Document extract:
Just a note to “give a little back” to these boards that I enjoy so much.
I recently attended a XC mtb clinic here in mid-Tennessee (Nashville) put on by Gene Hamilton of BetterRide.net. When my Better Half asked what I wanted for X-mas this year, there was one thing on the list – mtb coaching. I became aware of Gene from his posts on this and other boards and found out that although he lives in the mtb heaven of Fruita, CO, that he’ll put on a 3 day clinic anywhere with a trail and 5 willing souls. So myself and Porterjack and NoCleverName “committed” and prayed for 2 more. And 2 more found us, and the clinic was a go and it was Good.
Here’s Gene in a nutshell: He calls me Thursday nite before the Friday clinic. His van lost it’s tranny in Memphis (3 hours out of Nashville). In the rain. Is it canceled? Is he going to be *****y? Nope. He’s rented a truck and driven into NashVegas and ordered a new tranny overnited (“Well, I always wanted a better overdrive gear.”) and is still excited to be here. And that was the last we heard about it.
The weather didn’t really work with us. Drizzly and damp, but rideable. But I dragged a lot of folks to NashVegas and we were going to RIDE, dammit!
Gene’s basic format for his 3 day clinic is half days of discussion, drills, and (gentle) critiques and a half day of trail riding. I went into it thinking that 3 days was a bit long and left thinking 3 days wasn’t near enough.
I was impressed that he has really spent a LOT of time going through the process of instructing a mtb rider and he conveys it in clear and understandable terms. Bike setup, IMBA trail rules, vision, body position, mental aspects, and lots more. The drills helped reinforce the discussion and more importantly than the drill itself was having a watchful and helpful eye giving you guidance. I mean, it’s really friggin’ hard to objectively observe yourself riding. And your buddies may or may not have the temperament and knowledge base to assess and correct your technical problems. That’s the single best reason to work with a coach, IMHO.

Actions to take:
a - According to the post about the mountain bike clinic, why is working with a coach worthwhile? Answer in one to three sentences.
b - In the mountain bike clinic post, in which city did Gene's van lose its transmission?
c - Continue the post about the mountain bike clinic from its final sentence.

Entries provided:
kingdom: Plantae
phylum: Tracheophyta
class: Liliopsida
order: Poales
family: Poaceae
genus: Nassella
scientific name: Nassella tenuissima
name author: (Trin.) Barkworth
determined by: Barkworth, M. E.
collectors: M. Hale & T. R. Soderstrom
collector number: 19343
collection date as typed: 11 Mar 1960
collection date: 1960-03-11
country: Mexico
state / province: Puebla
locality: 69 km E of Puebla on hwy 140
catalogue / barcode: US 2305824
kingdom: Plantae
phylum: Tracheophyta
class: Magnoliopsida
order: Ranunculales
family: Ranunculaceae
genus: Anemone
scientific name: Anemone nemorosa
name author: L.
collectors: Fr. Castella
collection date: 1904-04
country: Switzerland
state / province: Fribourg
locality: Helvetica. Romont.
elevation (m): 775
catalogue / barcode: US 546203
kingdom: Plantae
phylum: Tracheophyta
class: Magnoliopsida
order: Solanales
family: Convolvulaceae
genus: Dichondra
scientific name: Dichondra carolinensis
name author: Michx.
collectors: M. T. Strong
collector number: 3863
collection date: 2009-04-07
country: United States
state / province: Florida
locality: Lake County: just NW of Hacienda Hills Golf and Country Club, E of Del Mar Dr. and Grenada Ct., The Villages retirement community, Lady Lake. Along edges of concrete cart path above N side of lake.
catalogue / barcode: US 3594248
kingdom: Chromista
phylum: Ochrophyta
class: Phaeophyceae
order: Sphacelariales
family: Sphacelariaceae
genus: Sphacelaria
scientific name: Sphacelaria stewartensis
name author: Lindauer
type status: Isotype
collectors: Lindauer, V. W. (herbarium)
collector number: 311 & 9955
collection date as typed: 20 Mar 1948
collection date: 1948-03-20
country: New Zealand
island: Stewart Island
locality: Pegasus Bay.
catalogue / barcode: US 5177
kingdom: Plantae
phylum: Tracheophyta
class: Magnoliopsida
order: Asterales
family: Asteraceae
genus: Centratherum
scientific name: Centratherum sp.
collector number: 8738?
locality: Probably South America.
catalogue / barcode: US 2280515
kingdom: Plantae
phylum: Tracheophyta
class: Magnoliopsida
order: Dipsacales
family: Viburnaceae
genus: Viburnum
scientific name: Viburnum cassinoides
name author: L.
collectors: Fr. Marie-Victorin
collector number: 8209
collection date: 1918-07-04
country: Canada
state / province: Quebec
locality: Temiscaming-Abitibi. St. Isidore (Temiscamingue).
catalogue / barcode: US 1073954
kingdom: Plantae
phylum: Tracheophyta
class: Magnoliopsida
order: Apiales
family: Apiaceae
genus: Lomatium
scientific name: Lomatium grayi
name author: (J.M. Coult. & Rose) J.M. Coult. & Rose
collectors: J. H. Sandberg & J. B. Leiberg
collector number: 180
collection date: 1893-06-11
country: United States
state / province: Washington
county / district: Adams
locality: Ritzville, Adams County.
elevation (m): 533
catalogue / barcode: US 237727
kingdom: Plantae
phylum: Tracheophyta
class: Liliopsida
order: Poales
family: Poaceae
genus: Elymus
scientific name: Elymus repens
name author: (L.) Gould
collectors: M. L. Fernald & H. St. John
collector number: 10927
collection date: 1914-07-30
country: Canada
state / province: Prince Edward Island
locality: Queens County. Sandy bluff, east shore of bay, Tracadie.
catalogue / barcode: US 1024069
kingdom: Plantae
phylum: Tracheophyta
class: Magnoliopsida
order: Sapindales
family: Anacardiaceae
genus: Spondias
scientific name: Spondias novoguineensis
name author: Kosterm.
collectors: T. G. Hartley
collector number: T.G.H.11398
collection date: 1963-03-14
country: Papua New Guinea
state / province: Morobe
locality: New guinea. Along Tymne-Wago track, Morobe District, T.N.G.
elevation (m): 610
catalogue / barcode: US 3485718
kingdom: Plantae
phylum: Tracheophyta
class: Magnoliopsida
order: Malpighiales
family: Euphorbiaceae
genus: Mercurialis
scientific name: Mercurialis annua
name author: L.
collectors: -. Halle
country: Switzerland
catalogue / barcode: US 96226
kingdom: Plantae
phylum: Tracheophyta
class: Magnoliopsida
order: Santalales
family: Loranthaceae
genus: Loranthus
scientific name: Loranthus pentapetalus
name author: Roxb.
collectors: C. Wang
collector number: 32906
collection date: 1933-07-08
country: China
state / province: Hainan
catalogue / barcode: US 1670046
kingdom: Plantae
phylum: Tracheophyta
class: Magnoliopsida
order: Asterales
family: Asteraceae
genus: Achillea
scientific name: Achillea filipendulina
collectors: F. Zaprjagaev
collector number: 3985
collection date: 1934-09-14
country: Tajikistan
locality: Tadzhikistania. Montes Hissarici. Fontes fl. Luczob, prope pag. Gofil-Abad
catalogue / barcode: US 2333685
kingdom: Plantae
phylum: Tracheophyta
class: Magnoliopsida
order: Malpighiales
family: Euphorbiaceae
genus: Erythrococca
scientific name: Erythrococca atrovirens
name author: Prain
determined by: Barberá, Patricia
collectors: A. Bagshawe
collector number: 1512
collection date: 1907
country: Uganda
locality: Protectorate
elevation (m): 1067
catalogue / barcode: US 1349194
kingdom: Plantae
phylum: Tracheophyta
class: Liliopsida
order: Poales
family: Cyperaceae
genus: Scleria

Results for the exercise:
a - It is very hard to observe your own riding objectively, and your riding buddies may not have the temperament or knowledge to assess and correct your technical problems. Having a watchful, helpful coach give guidance solves both, which the writer calls the single best reason to work with one.

b - Memphis.

c -
Even on the first afternoon’s trail ride, we were all mumbling and muttering that we “felt more comfortable”. Gene did some really great stuff by stopping us on the trail and giving us clear examples of how to look down the trail, look “through” obstacles, where the “pro lines” vary from casual lines, and the all important “look where you want to go, not where you don’t want to go” lesson. If we hit a hard section or a section that would demonstrate an earlier discussion or drill, Gene would stop the ride, demonstrate, and help us work it.
It’s been a couple of weeks since the clinic and I DEFINITELY feel smoother and more comfortable on the bike. And truthfully, it’s going to take time for everything I learned to become burned into my muscle memory. That’s when I’ll really be able to realize how much I learned. And have to learn.
Final thoughts: I am extremely pleased with the clinic and feel that I have a “coach” to refer back to, both mentally and through phone and email communications. I plan on further coaching, maybe next year, to further refine and challenge me. And there’s no better recommendation than giving up your own Cold Hard Cash.
Gene Hamilton of www.BetterRide.net rocks. Check out his page and feel free to PM me as a reference.
Lock 4 mtb trail in Gallatin, TN (outside Nashville, TN) has some sweet singletrack and is well designed and maintained by the Lock 4 Trailblazers http://www.lock4.org/ (trail map link on the middle upper right of the page, too!). And it sheds water. Great going, guys.
Thanks to Jeff Jolly of the Jolly Cyclist http://thejollycyclist.com/site/ for sharing his parking lot, fixing a fork in a flash, and being a generally good guy and shop.
Southern Culture on the Skids (http://www.scots.com/, http://www.chapel-hill.nc.us/scots/ and The Supersuckers (http://www.supersuckers.com/) for providing a soundtrack.
And of course, my Better Half, for playing Santa so well.
The opinions expressed in this post are mine and mine alone. Go get yer own friggin opinions. I payed for mine with blood, sweat, and cold hard cash.